The exercise -
Copy the lines below word for word, leaving the pictures out of your answer.
+++++
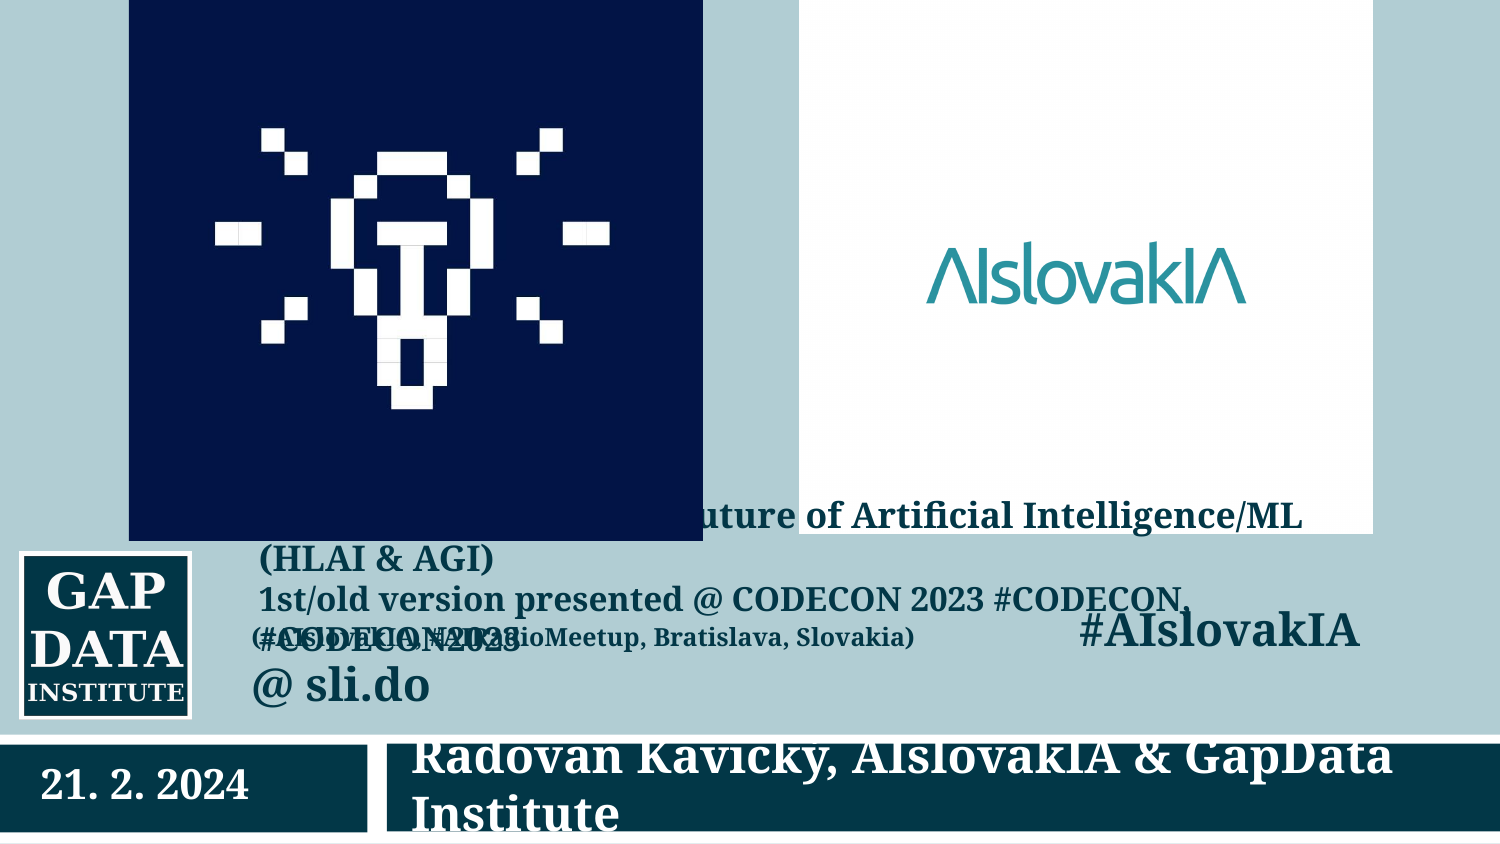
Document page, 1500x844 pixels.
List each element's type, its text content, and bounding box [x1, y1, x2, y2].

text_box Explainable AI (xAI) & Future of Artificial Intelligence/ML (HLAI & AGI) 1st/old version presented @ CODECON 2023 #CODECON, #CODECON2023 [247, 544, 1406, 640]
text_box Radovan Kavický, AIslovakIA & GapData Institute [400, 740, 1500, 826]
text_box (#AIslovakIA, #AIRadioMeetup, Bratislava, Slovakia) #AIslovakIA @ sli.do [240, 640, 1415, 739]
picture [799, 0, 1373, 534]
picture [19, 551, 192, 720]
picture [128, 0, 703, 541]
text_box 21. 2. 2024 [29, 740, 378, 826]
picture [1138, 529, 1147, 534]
+++++
Task answer -
Document page, 1500x844 pixels.
List each element's type, its text content, and bounding box [x1, y1, x2, y2].

text_box Explainable AI (xAI) & Future of Artificial Intelligence/ML (HLAI & AGI) 1st/old version presented @ CODECON 2023 #CODECON, #CODECON2023 [247, 544, 1406, 640]
text_box Radovan Kavický, AIslovakIA & GapData Institute [400, 740, 1500, 826]
text_box (#AIslovakIA, #AIRadioMeetup, Bratislava, Slovakia) #AIslovakIA @ sli.do [240, 640, 1415, 739]
picture [799, 0, 1373, 534]
picture [19, 551, 192, 720]
picture [128, 0, 703, 541]
text_box 21. 2. 2024 [29, 740, 378, 826]
picture [1138, 529, 1147, 534]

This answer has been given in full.